When the couple eventually took early retirement and moved to Thailand seven years later, they met Ms Homburg – a Dutch expatriate and fellow animal-lover who was already taking sick dogs to the vets to be treated, vaccinated and sterilised.

“I could see exactly what she was trying to do,” said Mr Dalley. “To me that made sense – to sterilise dogs was the logical way to move forward in a country where, officially, euthanasia  is not allowed because of Buddhist beliefs. So that’s how it started.”

But their small project was almost halted when two disasters hit in December 2004. Just before Christmas, Gill picked up a bacterial infection when rescuing a dog from a flooded water buffalo field, which descended into septicemia. She escaped with her life, but without her legs.

Days later, the Boxing Day tsunami hit – killing 8,000 people in Thailand, including Gill’s closest friend in Phuket.

“Gill could have turned around and said, no more, I’m done. But there was no way she was doing that,” said Mr Dalley. Instead the foundation – which was the only animal welfare organisation in the area – received a major grant as aid flooded in to help Thailand recover. The money helped them rapidly expand operations.

“Over the next three or four months, Gill put her recovery and getting prosthetic legs on hold to help manage Soi Dogs and the mobile clinics,” said Mr Dalley of his wife, who later died from cancer in 2017. “The tsunami did actually put us on the map … and it just grew and grew from there.”

Rabies still kills close to 60,000 people a year
Rabies still kills close to 60,000 people a year - Sarah Newey/Sarah Newey

Soi Dogs’ remit has also expanded. As well as the Phuket hospital, the foundation operates an international adoption scheme, and Mr Dalley, unusually for a foreigner, was heavily involved in drafting Thailand’s first animal cruelty prevention legislation in 2014. But population and disease control remains a priority.

Today, Soi Dogs operates 16 mobile clinics across Greater Bangkok and southern Thailand, including Phuket – where the organisation’s efforts have contributed to a 90 per cent fall in free-roaming dogs, from around 70,000 two decades ago, to 6,000 today.

Meanwhile, a recent study in Animals journal found the CNVR programme reduced the stray population of Greater Bangkok by 24.7 per cent over five years. There was also a 5.7 per cent drop in monthly rabies cases, and a survey with locals showed that attitudes towards dogs improved by 39 per cent annually.

Soi Dogs hopes their model could be exported to more regions, especially in northern Thailand, as the country pushes to wipe out rabies by the end of the decade. In the first half of 2023, 160 infections were detected in animals in the north, while four people died.

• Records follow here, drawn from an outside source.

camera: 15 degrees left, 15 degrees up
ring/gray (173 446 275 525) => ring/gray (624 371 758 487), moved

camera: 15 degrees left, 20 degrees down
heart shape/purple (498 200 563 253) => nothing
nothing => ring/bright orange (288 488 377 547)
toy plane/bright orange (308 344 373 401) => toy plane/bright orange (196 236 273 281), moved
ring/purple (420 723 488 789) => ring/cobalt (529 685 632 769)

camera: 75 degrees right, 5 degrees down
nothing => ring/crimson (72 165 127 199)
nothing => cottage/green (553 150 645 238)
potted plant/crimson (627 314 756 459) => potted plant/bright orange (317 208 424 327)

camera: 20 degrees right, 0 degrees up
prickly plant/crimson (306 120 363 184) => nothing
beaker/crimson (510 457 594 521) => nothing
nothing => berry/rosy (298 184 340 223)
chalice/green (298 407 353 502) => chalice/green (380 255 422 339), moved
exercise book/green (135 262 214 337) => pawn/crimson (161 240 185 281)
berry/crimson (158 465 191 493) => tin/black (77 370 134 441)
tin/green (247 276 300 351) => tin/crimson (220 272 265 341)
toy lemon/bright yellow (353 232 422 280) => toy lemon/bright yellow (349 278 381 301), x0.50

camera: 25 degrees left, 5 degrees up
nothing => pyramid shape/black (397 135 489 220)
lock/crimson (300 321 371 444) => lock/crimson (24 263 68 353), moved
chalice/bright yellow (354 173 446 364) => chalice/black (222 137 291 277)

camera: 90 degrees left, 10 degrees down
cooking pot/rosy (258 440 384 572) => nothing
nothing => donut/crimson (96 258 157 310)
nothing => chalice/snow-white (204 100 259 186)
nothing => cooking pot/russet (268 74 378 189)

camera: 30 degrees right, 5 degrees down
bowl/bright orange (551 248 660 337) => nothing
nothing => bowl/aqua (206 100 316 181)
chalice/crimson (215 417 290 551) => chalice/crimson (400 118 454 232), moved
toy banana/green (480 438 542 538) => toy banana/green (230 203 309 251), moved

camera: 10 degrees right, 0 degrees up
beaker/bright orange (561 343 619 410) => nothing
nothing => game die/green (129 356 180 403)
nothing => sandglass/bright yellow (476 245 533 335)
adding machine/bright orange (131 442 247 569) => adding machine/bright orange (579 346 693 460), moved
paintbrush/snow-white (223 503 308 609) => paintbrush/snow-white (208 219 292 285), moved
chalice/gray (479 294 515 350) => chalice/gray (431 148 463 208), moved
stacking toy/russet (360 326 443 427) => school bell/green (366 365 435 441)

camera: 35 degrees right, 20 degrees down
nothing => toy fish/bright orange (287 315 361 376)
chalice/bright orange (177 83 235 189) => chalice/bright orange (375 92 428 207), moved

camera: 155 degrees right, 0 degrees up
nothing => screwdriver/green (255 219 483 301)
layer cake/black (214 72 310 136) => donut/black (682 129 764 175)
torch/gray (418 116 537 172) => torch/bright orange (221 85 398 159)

Soi Dogs hopes their appraoch could be a model for the rest of Thailand and southeast Asia to wipe out rabies
Soi Dogs hopes their approach could be a model for the rest of Thailand and southeast Asia to wipe out rabies - Sarah Newey

“CNVR has always been the main focus, [because] I strongly believe if you’re going to solve the problem of stray dogs you have to get to the underlying cause,” said Mr Dalley, speaking to the Telegraph from Yorkshire, having recently returned to the UK for health reasons.

“The underlying cause is simply too many dogs on the streets that are not sterilised,” he added. “When I first moved to Thailand, you would see manged, hairless, skeletal dogs just about surviving on every street corner. It was not a pretty site, there was an awful lot of suffering going on, as well as disease.

“But we’ve come a long way – and I really do believe that we can eradicate rabies and we can eradicate the stray dog problem in Thailand, with the right support.”